Old French brosse, brush — past-participle of brush. As a color modifier, brushed implies a pale-and-fine-stroke-and-textured quality, the pale color of Mid-Century-Modern and Bauhaus brushed-aluminum-and-stainless-steel finely-textured-and-directional metal-finish surface. Sits at the pale-and-soft end of the grid, parallel to stroked and caressed in usage.

Pewter
noun

An alloy of tin with copper, antimony, and (historically) lead — pre-industrial tableware metal of European households before china replaced it in the eighteenth century. The color refers to a Georgian pewter tankard: a soft, slightly muted gray with the satin finish of a cast and polished alloy. Cooler than bronze, warmer than silver, with the archaic-domestic weight of a metal that aged darker as households used it.

Closest matches

The nearest named color in three reference sources, ranked by perceptual distance (ΔE76 in CIELAB). ΔE < 1 is imperceptible to most viewers; ΔE > 10 is clearly different. When two sources point to the same hex they’re merged into one tile; click any to open that color’s page.

Variations

Click any swatch to explore

Harmonies

Accessibility

Color-vision simulation

How this color appears to viewers with the four major color-vision-deficiency types.

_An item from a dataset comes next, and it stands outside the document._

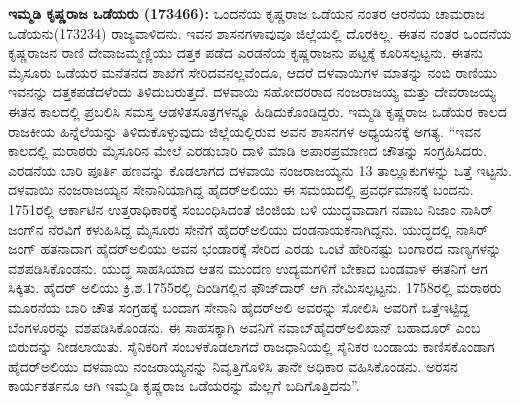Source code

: \textbf{ ಇಮ್ಮಡಿ ಕೃಷ್ಣರಾಜ ಒಡೆಯರು (173466): } ಒಂದನೆಯ ಕೃಷ್ಣರಾಜ ಒಡೆಯನ ನಂತರ ಆರನೆಯ ಚಾಮರಾಜ ಒಡೆಯನು(173234) ರಾಜ್ಯವಾಳಿದನು. ಇವನ ಶಾಸನಗಳಾವುವೂ ಜಿಲ್ಲೆಯಲ್ಲಿ ದೊರಕಿಲ್ಲ. ಈತನ ನಂತರ ಒಂದನೆಯ ಕೃಷ್ಣರಾಜನ ರಾಣಿ ದೇವಾಜಮ್ಮಣ್ಣಿಯು ದತ್ತಕ ಪಡೆದ ಎರಡನೆಯ ಕೃಷ್ಣರಾಜನು ಪಟ್ಟಕ್ಕೆ ಕೂರಿಸಲ್ಪಟ್ಟನು. ಈತನು ಮೈಸೂರು ಒಡೆಯರ ಮನೆತನದ ಶಾಖೆಗೆ ಸೇರಿದವನಲ್ಲವೆಂದೂ, ಆದರೆ ದಳವಾಯಿಗಳ ಮಾತನ್ನು ನಂಬಿ ರಾಣಿಯು ಇವನನ್ನು ದತ್ತಕಪಡೆದಳೆಂದು ತಿಳಿದುಬರುತ್ತದೆ. ದಳವಾಯಿ ಸಹೋದರರಾದ ನಂಜರಾಜಯ್ಯ ಮತ್ತು ದೇವರಾಜಯ್ಯ ಈತನ ಕಾಲದಲ್ಲಿ ಪ್ರಬಲಿಸಿ ಸಮಸ್ತ ಆಡಳಿತಸೂತ್ರಗಳನ್ನೂ ಹಿಡಿದುಕೊಂಡಿದ್ದರು. ಇಮ್ಮಡಿ ಕೃಷ್ಣರಾಜ ಒಡೆಯರ ಕಾಲದ ರಾಜಕೀಯ ಹಿನ್ನೆಲೆಯನ್ನು ತಿಳಿದುಕೊಳ್ಳುವುದು ಜಿಲ್ಲೆಯಲ್ಲಿರುವ ಅವನ ಶಾಸನಗಳ ಅಧ್ಯಯನಕ್ಕೆ ಅಗತ್ಯ. “ಇವನ ಕಾಲದಲ್ಲಿ ಮರಾಠರು ಮೈಸೂರಿನ ಮೇಲೆ ಎರಡುಬಾರಿ ದಾಳಿ ಮಾಡಿ ಅಪಾರಪ್ರಮಾಣದ ಚೌತನ್ನು ಸಂಗ್ರಹಿಸಿದರು. ಎರಡನೆಯ ಬಾರಿ ಪೂರ್ತಿ ಹಣವನ್ನು ಕೊಡಲಾಗದ ದಳವಾಯಿ ನಂಜರಾಜಯ್ಯನು 13 ತಾಲ್ಲೂಕುಗಳನ್ನು ಒತ್ತೆ ಇಟ್ಟನು. ದಳವಾಯಿ ನಂಜರಾಜಯ್ಯನ ಸೇನಾನಿಯಾಗಿದ್ದ ಹೈದರ್​ಅಲಿಯು ಈ ಸಮಯದಲ್ಲಿ ಪ್ರವರ್ಧಮಾನಕ್ಕೆ ಬಂದನು. 1751ರಲ್ಲಿ ಆರ್ಕಾಟಿನ ಉತ್ತರಾಧಿಕಾರಕ್ಕೆ ಸಂಬಂಧಿಸಿದಂತೆ ಜಿಂಜಿಯ ಬಳಿ ಯುದ್ಧವಾದಾಗ ನವಾಬ ನಿಜಾಂ ನಾಸಿರ್​ಜಂಗ್​ನ ನೆರವಿಗೆ ಕಳುಹಿಸಿದ್ದ ಮೈಸೂರು ಸೇನೆಗೆ ಹೈದರ್​ಅಲಿಯು ದಂಡನಾಯಕನಾಗಿದ್ದನು. ಯುದ್ಧದಲ್ಲಿ ನಾಸಿರ್​ಜಂಗ್​ ಹತನಾದಾಗ ಹೈದರ್​ಅಲಿಯು ಅವನ ಭಂಡಾರಕ್ಕೆ ಸೇರಿದ ಎರಡು ಒಂಟೆ ಹೇರಿನಷ್ಟು ಬಂಗಾರದ ನಾಣ್ಯಗಳನ್ನು ವಶಪಡಿಸಿಕೊಂಡನು. ಯುದ್ಧ ಸಾಹಸಿಯಾದ ಆತನ ಮುಂದಣ ಉದ್ಯಮಗಳಿಗೆ ಬೇಕಾದ ಬಂಡವಾಳ ಈತನಿಗೆ ಆಗ ಸಿಕ್ಕಿತು. ಹೈದರ್​ ಅಲಿಯು ಕ್ರಿ.ಶ.1755ರಲ್ಲಿ ದಿಂಡಿಗಲ್ಲಿನ ಫೌಜ್​ದಾರ್​ ಆಗಿ ನೇಮಿಸಲ್ಪಟ್ಟನು. 1758ರಲ್ಲಿ ಮರಾಠರು ಮೂರನೆಯ ಬಾರಿ ಚೌತ ಸಂಗ್ರಹಕ್ಕೆ ಬಂದಾಗ ಸೇನಾನಿ ಹೈದರ್​ಅಲಿ ಅವರನ್ನು ಸೋಲಿಸಿ ಅವರಿಗೆ ಒತ್ತೆಇಟ್ಟಿದ್ದ ಬೆಂಗಳೂರನ್ನು ವಶಪಡಿಸಿಕೊಂಡನು. ಈ ಸಾಹಸಕ್ಕಾಗಿ ಅವನಿಗೆ ನವಾಬ್​ ಹೈದರ್​ಅಲಿಖಾನ್​ ಬಹಾದೂರ್​ ಎಂಬ ಬಿರುದನ್ನು ನೀಡಲಾಯಿತು. ಸೈನಿಕರಿಗೆ ಸಂಬಳಕೊಡಲಾಗದೆ ರಾಜಧಾನಿಯಲ್ಲಿ ಸೈನಿಕರ ಬಂಡಾಯ ಕಾಣಿಸಕೊಂಡಾಗ ಹೈದರ್​ಅಲಿಯು ದಳವಾಯಿ ನಂಜರಾಯ್ಯನನ್ನು ನಿವೃತ್ತಿಗೊಳಿಸಿ ತಾನೇ ಅಧಿಕಾರ ವಹಿಸಿಕೊಂಡನು. ಅರಸನ ಕಾರ್ಯಕರ್ತನೂ ಆಗಿ ಇಮ್ಮಡಿ ಕೃಷ್ಣರಾಜ ಒಡೆಯರನ್ನು ಮೆಲ್ಲಗೆ ಬದಿಗೊತ್ತಿದನು”.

Computed via the Machado (2009) physiologically-based model. If a tile matches the original, the color reads the same to that viewer.

#8a99ae
Original
#929aaf
Protanopia
#8e96ae
Deuteranopia
#819da0
Tritanopia
#979797
Achromatopsia
WCAG contrast

The color used as foreground text against pure white and pure black, with the contrast ratio and WCAG 2.1 grade. Aim for AA (4.5:1) for body text and AA Large (3:1) for 18 pt+ headlines; AAA (7:1) is the gold standard for long-form reading surfaces.

The quick brown foxSample body text at normal size. The wcag minimum for body contrast is 4.5:1 (AA) or 7:1 (AAA).
Failon White
2.90:1
The quick brown foxSample body text at normal size. The wcag minimum for body contrast is 4.5:1 (AA) or 7:1 (AAA).
AAAon Black
7.25:1

Wide gamut

Display P3 representation

The CSS Color 4 wide-gamut form of this color. Both swatches render the same color on every display — the P3 form only diverges from sRGB when a designer pushes channels outside sRGB's reach.

sRGB hex
sRGB hex
##8A99AE
Display P3
Display P3
color(display-p3 0.5522 0.5982 0.6747)
Inside sRGBOKLCH chroma 0.036

This color sits well within the sRGB cube. P3 and sRGB share the gray axis and most desaturated tones, so a P3 display renders this identically to an sRGB display.